◆ Aim of the task ◆
Give a verbatim quotation of every record.

◆ Raw records ◆
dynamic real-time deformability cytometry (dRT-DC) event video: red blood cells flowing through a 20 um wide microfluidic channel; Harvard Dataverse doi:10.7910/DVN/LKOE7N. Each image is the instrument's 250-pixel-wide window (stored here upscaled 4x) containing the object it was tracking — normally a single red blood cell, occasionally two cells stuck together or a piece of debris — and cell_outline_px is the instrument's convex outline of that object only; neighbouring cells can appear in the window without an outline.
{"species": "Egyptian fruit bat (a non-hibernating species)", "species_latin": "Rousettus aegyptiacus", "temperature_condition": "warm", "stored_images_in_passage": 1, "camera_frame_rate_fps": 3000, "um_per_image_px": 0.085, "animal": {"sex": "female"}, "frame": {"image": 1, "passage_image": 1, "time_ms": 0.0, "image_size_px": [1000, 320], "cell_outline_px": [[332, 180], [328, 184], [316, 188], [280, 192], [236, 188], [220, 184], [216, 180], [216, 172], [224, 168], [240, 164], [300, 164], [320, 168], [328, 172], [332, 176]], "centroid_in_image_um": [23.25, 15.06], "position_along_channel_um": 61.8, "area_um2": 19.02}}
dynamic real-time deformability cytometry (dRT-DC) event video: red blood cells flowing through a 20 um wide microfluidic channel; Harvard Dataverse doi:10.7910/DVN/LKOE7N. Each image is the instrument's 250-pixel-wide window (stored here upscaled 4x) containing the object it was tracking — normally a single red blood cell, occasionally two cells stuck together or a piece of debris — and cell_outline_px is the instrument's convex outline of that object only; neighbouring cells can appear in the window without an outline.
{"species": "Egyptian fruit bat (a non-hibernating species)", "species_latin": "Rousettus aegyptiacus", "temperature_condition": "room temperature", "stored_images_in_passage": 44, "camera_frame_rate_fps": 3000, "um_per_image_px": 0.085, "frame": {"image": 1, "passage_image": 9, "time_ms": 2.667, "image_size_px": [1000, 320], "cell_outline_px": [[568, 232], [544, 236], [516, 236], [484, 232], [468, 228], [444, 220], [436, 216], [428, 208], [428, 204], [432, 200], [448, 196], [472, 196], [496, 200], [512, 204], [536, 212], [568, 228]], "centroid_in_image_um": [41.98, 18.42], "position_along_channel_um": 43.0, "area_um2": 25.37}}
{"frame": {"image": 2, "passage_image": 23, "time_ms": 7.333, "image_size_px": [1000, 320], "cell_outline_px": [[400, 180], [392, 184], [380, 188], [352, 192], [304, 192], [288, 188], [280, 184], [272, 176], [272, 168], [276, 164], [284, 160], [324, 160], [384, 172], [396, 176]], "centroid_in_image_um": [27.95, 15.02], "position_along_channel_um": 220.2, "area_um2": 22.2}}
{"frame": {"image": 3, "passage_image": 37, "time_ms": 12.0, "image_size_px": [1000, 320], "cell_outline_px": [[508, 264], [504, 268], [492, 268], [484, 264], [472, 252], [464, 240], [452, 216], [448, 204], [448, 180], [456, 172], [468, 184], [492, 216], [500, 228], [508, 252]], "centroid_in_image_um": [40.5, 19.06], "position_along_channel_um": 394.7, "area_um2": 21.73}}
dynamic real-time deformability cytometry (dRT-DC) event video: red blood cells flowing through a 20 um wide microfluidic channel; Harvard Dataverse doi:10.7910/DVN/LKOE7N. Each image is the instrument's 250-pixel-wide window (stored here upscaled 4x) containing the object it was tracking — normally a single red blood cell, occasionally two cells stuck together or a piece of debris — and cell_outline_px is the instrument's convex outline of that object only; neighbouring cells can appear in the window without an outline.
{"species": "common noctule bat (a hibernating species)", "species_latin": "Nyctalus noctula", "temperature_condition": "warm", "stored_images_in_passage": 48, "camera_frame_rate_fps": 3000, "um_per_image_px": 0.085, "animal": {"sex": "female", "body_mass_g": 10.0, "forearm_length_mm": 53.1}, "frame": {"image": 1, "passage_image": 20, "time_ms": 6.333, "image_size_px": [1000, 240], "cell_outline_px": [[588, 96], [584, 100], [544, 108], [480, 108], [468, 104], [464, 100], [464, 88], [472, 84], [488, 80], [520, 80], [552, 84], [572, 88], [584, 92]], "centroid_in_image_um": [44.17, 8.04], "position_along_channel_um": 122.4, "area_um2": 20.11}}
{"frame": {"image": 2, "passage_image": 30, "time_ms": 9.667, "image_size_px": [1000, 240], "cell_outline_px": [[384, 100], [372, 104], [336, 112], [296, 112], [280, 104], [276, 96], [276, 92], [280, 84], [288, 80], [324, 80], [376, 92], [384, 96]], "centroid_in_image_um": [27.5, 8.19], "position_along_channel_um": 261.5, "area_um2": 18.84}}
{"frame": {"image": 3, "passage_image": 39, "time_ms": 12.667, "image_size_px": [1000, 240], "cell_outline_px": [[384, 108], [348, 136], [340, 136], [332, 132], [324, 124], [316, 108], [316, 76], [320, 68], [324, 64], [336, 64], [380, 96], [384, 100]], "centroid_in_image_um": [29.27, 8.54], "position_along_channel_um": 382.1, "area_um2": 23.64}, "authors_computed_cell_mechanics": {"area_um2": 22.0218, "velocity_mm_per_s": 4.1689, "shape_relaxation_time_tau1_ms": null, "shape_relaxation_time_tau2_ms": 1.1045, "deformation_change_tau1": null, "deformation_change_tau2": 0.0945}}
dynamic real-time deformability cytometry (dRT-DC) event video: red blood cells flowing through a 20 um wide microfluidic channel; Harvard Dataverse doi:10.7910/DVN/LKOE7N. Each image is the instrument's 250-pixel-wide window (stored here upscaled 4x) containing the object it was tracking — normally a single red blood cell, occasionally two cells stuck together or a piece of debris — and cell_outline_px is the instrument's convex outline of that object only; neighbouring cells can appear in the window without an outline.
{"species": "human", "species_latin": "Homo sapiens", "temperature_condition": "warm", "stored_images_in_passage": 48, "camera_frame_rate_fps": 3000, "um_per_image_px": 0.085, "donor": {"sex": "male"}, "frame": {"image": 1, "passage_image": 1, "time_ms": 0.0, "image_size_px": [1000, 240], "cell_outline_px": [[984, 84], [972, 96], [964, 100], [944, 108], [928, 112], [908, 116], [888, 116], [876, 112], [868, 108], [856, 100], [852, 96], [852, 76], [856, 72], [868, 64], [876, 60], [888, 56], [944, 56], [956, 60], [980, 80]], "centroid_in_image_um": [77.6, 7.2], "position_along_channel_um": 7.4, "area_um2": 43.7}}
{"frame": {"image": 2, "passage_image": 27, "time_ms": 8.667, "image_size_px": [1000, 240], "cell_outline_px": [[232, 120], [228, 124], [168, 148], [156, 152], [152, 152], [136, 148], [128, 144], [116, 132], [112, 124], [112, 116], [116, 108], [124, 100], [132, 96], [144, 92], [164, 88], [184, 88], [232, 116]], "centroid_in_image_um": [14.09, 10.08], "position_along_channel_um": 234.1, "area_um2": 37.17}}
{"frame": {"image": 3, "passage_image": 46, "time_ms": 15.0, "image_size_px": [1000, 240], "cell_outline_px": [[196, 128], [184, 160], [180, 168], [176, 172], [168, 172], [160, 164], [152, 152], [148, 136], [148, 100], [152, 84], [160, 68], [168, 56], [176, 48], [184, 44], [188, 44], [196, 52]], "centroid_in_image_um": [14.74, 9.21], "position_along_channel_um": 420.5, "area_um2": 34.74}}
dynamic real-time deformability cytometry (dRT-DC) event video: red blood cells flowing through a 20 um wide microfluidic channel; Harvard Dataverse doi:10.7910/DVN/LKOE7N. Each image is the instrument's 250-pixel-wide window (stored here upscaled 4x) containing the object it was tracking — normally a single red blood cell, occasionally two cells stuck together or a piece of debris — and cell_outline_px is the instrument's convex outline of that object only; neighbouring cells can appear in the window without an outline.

◆ The answer ◆
dynamic real-time deformability cytometry (dRT-DC) event video: red blood cells flowing through a 20 um wide microfluidic channel; Harvard Dataverse doi:10.7910/DVN/LKOE7N. Each image is the instrument's 250-pixel-wide window (stored here upscaled 4x) containing the object it was tracking — normally a single red blood cell, occasionally two cells stuck together or a piece of debris — and cell_outline_px is the instrument's convex outline of that object only; neighbouring cells can appear in the window without an outline.
{"species": "Egyptian fruit bat (a non-hibernating species)", "species_latin": "Rousettus aegyptiacus", "temperature_condition": "warm", "stored_images_in_passage": 1, "camera_frame_rate_fps": 3000, "um_per_image_px": 0.085, "animal": {"sex": "female"}, "frame": {"image": 1, "passage_image": 1, "time_ms": 0.0, "image_size_px": [1000, 320], "cell_outline_px": [[332, 180], [328, 184], [316, 188], [280, 192], [236, 188], [220, 184], [216, 180], [216, 172], [224, 168], [240, 164], [300, 164], [320, 168], [328, 172], [332, 176]], "centroid_in_image_um": [23.25, 15.06], "position_along_channel_um": 61.8, "area_um2": 19.02}}
dynamic real-time deformability cytometry (dRT-DC) event video: red blood cells flowing through a 20 um wide microfluidic channel; Harvard Dataverse doi:10.7910/DVN/LKOE7N. Each image is the instrument's 250-pixel-wide window (stored here upscaled 4x) containing the object it was tracking — normally a single red blood cell, occasionally two cells stuck together or a piece of debris — and cell_outline_px is the instrument's convex outline of that object only; neighbouring cells can appear in the window without an outline.
{"species": "Egyptian fruit bat (a non-hibernating species)", "species_latin": "Rousettus aegyptiacus", "temperature_condition": "room temperature", "stored_images_in_passage": 44, "camera_frame_rate_fps": 3000, "um_per_image_px": 0.085, "frame": {"image": 1, "passage_image": 9, "time_ms": 2.667, "image_size_px": [1000, 320], "cell_outline_px": [[568, 232], [544, 236], [516, 236], [484, 232], [468, 228], [444, 220], [436, 216], [428, 208], [428, 204], [432, 200], [448, 196], [472, 196], [496, 200], [512, 204], [536, 212], [568, 228]], "centroid_in_image_um": [41.98, 18.42], "position_along_channel_um": 43.0, "area_um2": 25.37}}
{"frame": {"image": 2, "passage_image": 23, "time_ms": 7.333, "image_size_px": [1000, 320], "cell_outline_px": [[400, 180], [392, 184], [380, 188], [352, 192], [304, 192], [288, 188], [280, 184], [272, 176], [272, 168], [276, 164], [284, 160], [324, 160], [384, 172], [396, 176]], "centroid_in_image_um": [27.95, 15.02], "position_along_channel_um": 220.2, "area_um2": 22.2}}
{"frame": {"image": 3, "passage_image": 37, "time_ms": 12.0, "image_size_px": [1000, 320], "cell_outline_px": [[508, 264], [504, 268], [492, 268], [484, 264], [472, 252], [464, 240], [452, 216], [448, 204], [448, 180], [456, 172], [468, 184], [492, 216], [500, 228], [508, 252]], "centroid_in_image_um": [40.5, 19.06], "position_along_channel_um": 394.7, "area_um2": 21.73}}
dynamic real-time deformability cytometry (dRT-DC) event video: red blood cells flowing through a 20 um wide microfluidic channel; Harvard Dataverse doi:10.7910/DVN/LKOE7N. Each image is the instrument's 250-pixel-wide window (stored here upscaled 4x) containing the object it was tracking — normally a single red blood cell, occasionally two cells stuck together or a piece of debris — and cell_outline_px is the instrument's convex outline of that object only; neighbouring cells can appear in the window without an outline.
{"species": "common noctule bat (a hibernating species)", "species_latin": "Nyctalus noctula", "temperature_condition": "warm", "stored_images_in_passage": 48, "camera_frame_rate_fps": 3000, "um_per_image_px": 0.085, "animal": {"sex": "female", "body_mass_g": 10.0, "forearm_length_mm": 53.1}, "frame": {"image": 1, "passage_image": 20, "time_ms": 6.333, "image_size_px": [1000, 240], "cell_outline_px": [[588, 96], [584, 100], [544, 108], [480, 108], [468, 104], [464, 100], [464, 88], [472, 84], [488, 80], [520, 80], [552, 84], [572, 88], [584, 92]], "centroid_in_image_um": [44.17, 8.04], "position_along_channel_um": 122.4, "area_um2": 20.11}}
{"frame": {"image": 2, "passage_image": 30, "time_ms": 9.667, "image_size_px": [1000, 240], "cell_outline_px": [[384, 100], [372, 104], [336, 112], [296, 112], [280, 104], [276, 96], [276, 92], [280, 84], [288, 80], [324, 80], [376, 92], [384, 96]], "centroid_in_image_um": [27.5, 8.19], "position_along_channel_um": 261.5, "area_um2": 18.84}}
{"frame": {"image": 3, "passage_image": 39, "time_ms": 12.667, "image_size_px": [1000, 240], "cell_outline_px": [[384, 108], [348, 136], [340, 136], [332, 132], [324, 124], [316, 108], [316, 76], [320, 68], [324, 64], [336, 64], [380, 96], [384, 100]], "centroid_in_image_um": [29.27, 8.54], "position_along_channel_um": 382.1, "area_um2": 23.64}, "authors_computed_cell_mechanics": {"area_um2": 22.0218, "velocity_mm_per_s": 4.1689, "shape_relaxation_time_tau1_ms": null, "shape_relaxation_time_tau2_ms": 1.1045, "deformation_change_tau1": null, "deformation_change_tau2": 0.0945}}
dynamic real-time deformability cytometry (dRT-DC) event video: red blood cells flowing through a 20 um wide microfluidic channel; Harvard Dataverse doi:10.7910/DVN/LKOE7N. Each image is the instrument's 250-pixel-wide window (stored here upscaled 4x) containing the object it was tracking — normally a single red blood cell, occasionally two cells stuck together or a piece of debris — and cell_outline_px is the instrument's convex outline of that object only; neighbouring cells can appear in the window without an outline.
{"species": "human", "species_latin": "Homo sapiens", "temperature_condition": "warm", "stored_images_in_passage": 48, "camera_frame_rate_fps": 3000, "um_per_image_px": 0.085, "donor": {"sex": "male"}, "frame": {"image": 1, "passage_image": 1, "time_ms": 0.0, "image_size_px": [1000, 240], "cell_outline_px": [[984, 84], [972, 96], [964, 100], [944, 108], [928, 112], [908, 116], [888, 116], [876, 112], [868, 108], [856, 100], [852, 96], [852, 76], [856, 72], [868, 64], [876, 60], [888, 56], [944, 56], [956, 60], [980, 80]], "centroid_in_image_um": [77.6, 7.2], "position_along_channel_um": 7.4, "area_um2": 43.7}}
{"frame": {"image": 2, "passage_image": 27, "time_ms": 8.667, "image_size_px": [1000, 240], "cell_outline_px": [[232, 120], [228, 124], [168, 148], [156, 152], [152, 152], [136, 148], [128, 144], [116, 132], [112, 124], [112, 116], [116, 108], [124, 100], [132, 96], [144, 92], [164, 88], [184, 88], [232, 116]], "centroid_in_image_um": [14.09, 10.08], "position_along_channel_um": 234.1, "area_um2": 37.17}}
{"frame": {"image": 3, "passage_image": 46, "time_ms": 15.0, "image_size_px": [1000, 240], "cell_outline_px": [[196, 128], [184, 160], [180, 168], [176, 172], [168, 172], [160, 164], [152, 152], [148, 136], [148, 100], [152, 84], [160, 68], [168, 56], [176, 48], [184, 44], [188, 44], [196, 52]], "centroid_in_image_um": [14.74, 9.21], "position_along_channel_um": 420.5, "area_um2": 34.74}}
dynamic real-time deformability cytometry (dRT-DC) event video: red blood cells flowing through a 20 um wide microfluidic channel; Harvard Dataverse doi:10.7910/DVN/LKOE7N. Each image is the instrument's 250-pixel-wide window (stored here upscaled 4x) containing the object it was tracking — normally a single red blood cell, occasionally two cells stuck together or a piece of debris — and cell_outline_px is the instrument's convex outline of that object only; neighbouring cells can appear in the window without an outline.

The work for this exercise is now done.